== Requirement ==
Check every line of the data and copy the ones where "изюмом" appears.

(Records)

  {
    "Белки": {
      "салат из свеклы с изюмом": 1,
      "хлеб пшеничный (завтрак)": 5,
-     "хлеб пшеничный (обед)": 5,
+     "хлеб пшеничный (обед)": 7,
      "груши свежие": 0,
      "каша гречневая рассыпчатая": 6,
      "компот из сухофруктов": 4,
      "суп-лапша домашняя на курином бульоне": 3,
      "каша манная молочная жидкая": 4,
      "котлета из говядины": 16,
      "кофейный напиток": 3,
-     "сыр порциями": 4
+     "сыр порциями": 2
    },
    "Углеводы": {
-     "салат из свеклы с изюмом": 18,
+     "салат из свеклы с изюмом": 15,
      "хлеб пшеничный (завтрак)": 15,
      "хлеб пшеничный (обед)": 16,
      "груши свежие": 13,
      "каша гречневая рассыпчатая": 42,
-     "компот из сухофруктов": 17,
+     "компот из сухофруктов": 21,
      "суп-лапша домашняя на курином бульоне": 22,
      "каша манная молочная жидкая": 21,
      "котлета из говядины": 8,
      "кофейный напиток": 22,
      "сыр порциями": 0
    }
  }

(End Records)

== Output below ==
      "салат из свеклы с изюмом": 1,
-     "салат из свеклы с изюмом": 18,
+     "салат из свеклы с изюмом": 15,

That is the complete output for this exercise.